> EXCERPT
----------------------------------------
Walkover Wrap

For Noreen

This is Walkover Wrap, designed by talented Canadian designer, Ash Kearns. Her patterns are available on her website and on Ravelry. This wrap is a very simple knit, for sure. Basically, you knit a rectangle with a buttonhole.

It has a bit of the unexpected going on with that buttonhole, though. One buttonhole, three buttons. That’s definitely a new one for me. I actually didn’t realize it when I purchased the pattern. It’s knitter’s choice about whether you wear the wrap asymmetrically or evenly. I find the look I’m enjoying most is asymmetrical, as here.

The wrap is knit in the yarn the pattern called for: Berroco’s Lustra, a 50% wool, 50% tencel concoction. I’d tried to work Lustra up in a few other patterns and it proved very ill-behaved and I gave up. So I searched for a pattern that called for the yarn and that’s what let me to Walkover Wrap.

The good points of Lustra are that it has a wonderful shimmer and it’s warm but quite lightweight. The colorways are varied and beautiful. I used Seine (3181), a great blue with deeper blue-black highlights.

The bad points of Lustra are that it is nasty splitty yarn that occasionally snaps for no apparent reason. The final gift to me was that it snapped while I was binding off very very gently. Lustra has a mind of its own and also kinks up after you work with it. Kearns suggests a 15 minute bath in wool wash, and it needed every minute of that to relax.

But, if you can get through the hassle of working with Lustra, the finished garment feels great and looks great too. And Kearns’s pattern is wonderful–you could always use a different worsted weight.

For Noreen

WATERshed Harrowsmith

harrowsmith3This is Harrowsmith, a pattern by Ash Kearns of Ash Kearns Handknitting. The cape’s name harkens back to a group of Canadians who fled urban life back in the 1960’s and ended up trying to live off the land, near the town of Harrowsmith in the Ottawa Valley. Harrowsmith Country Life, the magazine that championed back-to-the-land environmentalism, was eventually sold to Telemedia, a media giant. And rural Harrowsmith is now home to a Walmart and Tim Hortons.
----------------------------------------
> SUPPLIED DATA
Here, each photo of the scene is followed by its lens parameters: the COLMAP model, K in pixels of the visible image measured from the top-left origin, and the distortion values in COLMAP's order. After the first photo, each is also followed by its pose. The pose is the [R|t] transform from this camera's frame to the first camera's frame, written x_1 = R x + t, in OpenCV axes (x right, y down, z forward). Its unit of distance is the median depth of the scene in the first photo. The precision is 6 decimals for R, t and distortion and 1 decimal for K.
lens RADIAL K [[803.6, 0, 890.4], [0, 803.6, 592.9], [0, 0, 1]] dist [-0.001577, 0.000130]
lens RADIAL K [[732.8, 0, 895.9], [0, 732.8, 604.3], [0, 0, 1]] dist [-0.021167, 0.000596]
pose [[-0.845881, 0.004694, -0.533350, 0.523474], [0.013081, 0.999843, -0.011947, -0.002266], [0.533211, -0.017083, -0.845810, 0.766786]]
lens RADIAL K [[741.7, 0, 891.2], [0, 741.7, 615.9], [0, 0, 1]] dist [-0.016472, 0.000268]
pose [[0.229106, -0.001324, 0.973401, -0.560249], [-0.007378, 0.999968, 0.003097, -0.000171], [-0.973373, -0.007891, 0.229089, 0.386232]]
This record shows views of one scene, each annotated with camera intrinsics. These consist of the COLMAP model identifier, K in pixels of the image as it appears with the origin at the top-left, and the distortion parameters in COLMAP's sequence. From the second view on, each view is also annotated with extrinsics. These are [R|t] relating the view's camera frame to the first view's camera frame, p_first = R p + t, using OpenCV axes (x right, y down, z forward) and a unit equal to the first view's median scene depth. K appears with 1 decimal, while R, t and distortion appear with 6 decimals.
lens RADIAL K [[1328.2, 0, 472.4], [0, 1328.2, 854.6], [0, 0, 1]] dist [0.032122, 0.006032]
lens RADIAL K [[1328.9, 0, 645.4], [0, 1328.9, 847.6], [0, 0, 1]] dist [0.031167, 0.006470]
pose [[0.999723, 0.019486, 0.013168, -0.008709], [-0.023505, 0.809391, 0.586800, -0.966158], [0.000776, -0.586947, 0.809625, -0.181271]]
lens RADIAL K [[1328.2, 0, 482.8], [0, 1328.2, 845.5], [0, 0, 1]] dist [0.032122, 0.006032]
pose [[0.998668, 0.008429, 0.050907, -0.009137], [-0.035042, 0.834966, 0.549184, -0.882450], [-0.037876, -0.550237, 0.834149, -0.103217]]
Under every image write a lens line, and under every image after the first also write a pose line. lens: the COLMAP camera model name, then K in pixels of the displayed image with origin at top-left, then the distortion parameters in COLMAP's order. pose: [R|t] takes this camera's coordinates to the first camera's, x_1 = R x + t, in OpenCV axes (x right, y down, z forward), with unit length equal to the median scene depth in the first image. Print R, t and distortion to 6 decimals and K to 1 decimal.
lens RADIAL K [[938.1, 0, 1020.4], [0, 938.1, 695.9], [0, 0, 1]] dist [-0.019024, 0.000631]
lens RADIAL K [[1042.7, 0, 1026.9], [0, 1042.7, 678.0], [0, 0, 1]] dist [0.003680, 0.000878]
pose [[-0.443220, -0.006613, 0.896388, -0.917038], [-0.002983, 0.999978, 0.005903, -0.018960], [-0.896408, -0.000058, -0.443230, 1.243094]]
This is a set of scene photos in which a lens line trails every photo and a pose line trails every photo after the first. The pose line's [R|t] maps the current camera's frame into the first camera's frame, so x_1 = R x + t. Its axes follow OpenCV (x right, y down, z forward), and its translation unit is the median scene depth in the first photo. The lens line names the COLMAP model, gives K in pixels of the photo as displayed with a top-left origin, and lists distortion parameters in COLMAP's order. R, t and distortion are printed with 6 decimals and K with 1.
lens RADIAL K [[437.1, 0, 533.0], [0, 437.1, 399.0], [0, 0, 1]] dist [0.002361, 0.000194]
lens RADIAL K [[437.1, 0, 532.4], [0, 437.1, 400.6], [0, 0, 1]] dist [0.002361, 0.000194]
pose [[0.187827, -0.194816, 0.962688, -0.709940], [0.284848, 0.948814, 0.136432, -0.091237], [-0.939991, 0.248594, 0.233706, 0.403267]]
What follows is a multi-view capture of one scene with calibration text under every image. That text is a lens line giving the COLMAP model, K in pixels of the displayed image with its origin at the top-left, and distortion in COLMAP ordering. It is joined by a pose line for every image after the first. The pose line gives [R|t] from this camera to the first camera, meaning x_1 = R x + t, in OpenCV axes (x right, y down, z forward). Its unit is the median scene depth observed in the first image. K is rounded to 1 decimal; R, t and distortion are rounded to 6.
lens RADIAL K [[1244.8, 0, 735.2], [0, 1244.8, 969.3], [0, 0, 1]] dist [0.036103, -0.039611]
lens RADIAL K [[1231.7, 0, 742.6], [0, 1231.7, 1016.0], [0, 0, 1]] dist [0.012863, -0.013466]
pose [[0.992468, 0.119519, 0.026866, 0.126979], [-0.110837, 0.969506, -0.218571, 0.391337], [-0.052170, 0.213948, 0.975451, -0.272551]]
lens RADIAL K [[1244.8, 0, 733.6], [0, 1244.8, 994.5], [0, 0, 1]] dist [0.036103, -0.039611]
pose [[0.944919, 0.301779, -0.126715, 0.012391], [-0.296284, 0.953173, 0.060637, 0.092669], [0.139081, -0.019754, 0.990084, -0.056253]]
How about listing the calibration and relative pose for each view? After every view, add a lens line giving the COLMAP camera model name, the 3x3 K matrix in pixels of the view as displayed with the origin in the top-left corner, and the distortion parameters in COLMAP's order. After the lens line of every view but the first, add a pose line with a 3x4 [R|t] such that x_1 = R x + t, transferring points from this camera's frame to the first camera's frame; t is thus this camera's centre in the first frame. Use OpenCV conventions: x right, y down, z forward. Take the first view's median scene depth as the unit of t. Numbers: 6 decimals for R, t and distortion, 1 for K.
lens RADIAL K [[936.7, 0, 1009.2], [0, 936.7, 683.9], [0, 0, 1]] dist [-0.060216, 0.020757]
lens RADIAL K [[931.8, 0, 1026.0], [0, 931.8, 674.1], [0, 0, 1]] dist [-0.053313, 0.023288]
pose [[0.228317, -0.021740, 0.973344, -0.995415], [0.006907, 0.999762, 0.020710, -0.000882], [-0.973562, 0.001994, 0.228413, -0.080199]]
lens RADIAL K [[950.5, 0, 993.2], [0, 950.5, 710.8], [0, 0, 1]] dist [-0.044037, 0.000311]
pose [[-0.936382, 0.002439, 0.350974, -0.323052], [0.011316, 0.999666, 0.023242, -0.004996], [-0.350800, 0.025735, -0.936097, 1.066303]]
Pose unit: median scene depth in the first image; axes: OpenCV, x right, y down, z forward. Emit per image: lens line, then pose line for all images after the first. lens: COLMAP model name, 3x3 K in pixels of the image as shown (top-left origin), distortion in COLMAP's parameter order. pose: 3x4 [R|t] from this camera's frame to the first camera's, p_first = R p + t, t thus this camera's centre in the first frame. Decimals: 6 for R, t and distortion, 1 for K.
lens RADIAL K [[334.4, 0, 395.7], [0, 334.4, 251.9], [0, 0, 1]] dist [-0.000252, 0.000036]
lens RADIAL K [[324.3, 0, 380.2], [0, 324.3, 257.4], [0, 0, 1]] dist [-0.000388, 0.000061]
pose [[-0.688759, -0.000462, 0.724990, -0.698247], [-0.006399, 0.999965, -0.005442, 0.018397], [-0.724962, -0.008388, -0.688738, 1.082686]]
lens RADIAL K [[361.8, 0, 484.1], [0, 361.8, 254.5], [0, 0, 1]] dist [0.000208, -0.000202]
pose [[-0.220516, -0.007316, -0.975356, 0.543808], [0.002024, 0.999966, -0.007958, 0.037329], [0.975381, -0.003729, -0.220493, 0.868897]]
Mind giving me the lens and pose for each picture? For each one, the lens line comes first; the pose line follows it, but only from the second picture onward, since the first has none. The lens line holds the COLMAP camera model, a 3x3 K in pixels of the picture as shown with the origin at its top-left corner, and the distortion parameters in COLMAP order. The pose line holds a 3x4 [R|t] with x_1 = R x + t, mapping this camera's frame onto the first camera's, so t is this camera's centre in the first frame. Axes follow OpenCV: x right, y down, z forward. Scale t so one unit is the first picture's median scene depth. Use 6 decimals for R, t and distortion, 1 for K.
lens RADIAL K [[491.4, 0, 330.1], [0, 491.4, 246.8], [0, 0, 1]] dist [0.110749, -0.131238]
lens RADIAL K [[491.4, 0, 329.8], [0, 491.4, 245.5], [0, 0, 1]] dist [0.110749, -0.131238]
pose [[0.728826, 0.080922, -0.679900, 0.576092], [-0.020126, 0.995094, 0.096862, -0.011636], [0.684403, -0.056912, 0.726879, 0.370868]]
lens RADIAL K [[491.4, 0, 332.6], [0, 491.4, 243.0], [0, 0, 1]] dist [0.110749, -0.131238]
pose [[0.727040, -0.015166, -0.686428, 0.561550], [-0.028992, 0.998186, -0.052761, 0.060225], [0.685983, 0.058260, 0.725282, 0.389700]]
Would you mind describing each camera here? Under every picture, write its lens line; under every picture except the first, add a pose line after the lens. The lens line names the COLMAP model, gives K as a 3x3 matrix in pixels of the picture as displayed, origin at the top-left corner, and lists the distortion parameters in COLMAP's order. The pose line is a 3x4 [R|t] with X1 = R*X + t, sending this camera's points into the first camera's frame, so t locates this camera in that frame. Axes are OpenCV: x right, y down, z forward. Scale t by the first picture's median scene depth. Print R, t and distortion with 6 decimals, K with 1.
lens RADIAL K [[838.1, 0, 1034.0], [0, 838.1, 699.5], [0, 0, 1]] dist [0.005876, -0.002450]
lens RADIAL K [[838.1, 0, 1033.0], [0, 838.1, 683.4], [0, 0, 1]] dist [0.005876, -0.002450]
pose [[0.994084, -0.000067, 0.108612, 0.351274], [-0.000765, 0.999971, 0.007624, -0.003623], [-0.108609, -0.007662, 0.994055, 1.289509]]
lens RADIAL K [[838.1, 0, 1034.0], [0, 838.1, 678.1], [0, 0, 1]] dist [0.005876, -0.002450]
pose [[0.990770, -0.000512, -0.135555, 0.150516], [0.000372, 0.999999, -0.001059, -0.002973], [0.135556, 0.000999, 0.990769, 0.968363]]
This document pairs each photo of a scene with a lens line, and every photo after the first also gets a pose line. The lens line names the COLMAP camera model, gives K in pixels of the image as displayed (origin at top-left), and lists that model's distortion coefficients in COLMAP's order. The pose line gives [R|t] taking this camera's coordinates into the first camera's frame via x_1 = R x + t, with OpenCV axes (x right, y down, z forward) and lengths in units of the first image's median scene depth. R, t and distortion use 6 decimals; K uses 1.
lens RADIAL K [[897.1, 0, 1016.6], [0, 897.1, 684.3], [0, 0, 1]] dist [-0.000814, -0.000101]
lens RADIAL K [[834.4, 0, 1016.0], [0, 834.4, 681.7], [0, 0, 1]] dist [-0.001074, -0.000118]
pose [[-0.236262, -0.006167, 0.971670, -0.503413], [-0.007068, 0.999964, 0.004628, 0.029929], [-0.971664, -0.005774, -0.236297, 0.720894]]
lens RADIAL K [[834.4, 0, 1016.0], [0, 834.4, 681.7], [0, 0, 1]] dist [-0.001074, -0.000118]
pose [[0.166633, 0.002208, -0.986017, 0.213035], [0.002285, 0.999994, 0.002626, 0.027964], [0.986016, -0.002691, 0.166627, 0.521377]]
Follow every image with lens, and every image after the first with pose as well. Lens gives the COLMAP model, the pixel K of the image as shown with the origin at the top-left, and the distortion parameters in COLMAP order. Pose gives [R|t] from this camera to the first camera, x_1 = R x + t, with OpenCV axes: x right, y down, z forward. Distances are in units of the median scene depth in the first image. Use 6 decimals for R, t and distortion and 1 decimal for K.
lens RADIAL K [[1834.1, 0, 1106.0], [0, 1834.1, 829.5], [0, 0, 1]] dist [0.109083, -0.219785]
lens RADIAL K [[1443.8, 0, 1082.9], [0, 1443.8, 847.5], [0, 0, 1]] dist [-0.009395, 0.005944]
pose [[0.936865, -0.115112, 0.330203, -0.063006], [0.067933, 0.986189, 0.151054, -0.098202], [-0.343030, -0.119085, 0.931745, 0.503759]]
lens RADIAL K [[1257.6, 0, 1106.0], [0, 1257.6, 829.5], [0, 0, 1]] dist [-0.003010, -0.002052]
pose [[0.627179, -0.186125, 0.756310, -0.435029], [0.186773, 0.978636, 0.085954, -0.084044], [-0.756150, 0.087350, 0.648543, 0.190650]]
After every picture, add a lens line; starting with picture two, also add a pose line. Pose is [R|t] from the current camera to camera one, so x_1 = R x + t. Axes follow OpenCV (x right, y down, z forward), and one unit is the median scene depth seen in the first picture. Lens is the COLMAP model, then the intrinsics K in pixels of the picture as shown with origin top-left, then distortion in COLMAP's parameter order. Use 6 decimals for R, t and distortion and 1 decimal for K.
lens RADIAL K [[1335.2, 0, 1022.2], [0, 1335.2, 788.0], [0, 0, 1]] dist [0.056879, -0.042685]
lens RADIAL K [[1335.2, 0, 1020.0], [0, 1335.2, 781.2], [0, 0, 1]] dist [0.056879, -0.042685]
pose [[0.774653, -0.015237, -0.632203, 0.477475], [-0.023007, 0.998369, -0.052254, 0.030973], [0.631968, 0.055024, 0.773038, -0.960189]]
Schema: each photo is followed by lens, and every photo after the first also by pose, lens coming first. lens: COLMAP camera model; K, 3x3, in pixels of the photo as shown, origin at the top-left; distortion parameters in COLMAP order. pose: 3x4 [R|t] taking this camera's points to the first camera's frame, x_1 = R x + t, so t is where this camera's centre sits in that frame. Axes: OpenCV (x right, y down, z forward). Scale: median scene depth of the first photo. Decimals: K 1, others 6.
----------------------------------------
> WORK REQUEST 1
According to the knitting post, what is the fiber content of Berroco's Lustra yarn?
> WORK REQUEST 2
Write a continuation of the knitting post, starting after its final sentence about Harrowsmith.
The rows were taken from a different source than the knitting post.

> EXPECTED ANSWER 1
It is 50% wool and 50% tencel.

> EXPECTED ANSWER 2
Well, Harrowsmith is still a great little cape, even if the times they are a changin’.

I knitted Harrowsmith in Harrisville Design’s new worsted weight: WATERshed. I’ve been working with it quite a bit, so you’ll soon see more of WATERshed on this blog. This is their barn door shade. I have their full sample card. The deep rich heathers, evocative of the watershed around Harrisville, New Hampshire, are all wonderful.

This was a fun, quick knit. My only modifications were to add a few rows to the bottom ribbing, and to use a two-stitch, four-row buttonhole rather than the one-stitch, two row sheep’s eye buttonhole the pattern called for. I also gave up trying to graft the ribbing at the top of the very extravagant hood and just grafted the first rib and then did a three-needle join and bind off. The instructions are excellent on how to graft the ribbing by sorting the knits and purls onto separate needles and then separately grafting the sets of stitches. But my tensioning was off by a country mile, so I felt a strategic retreat was required.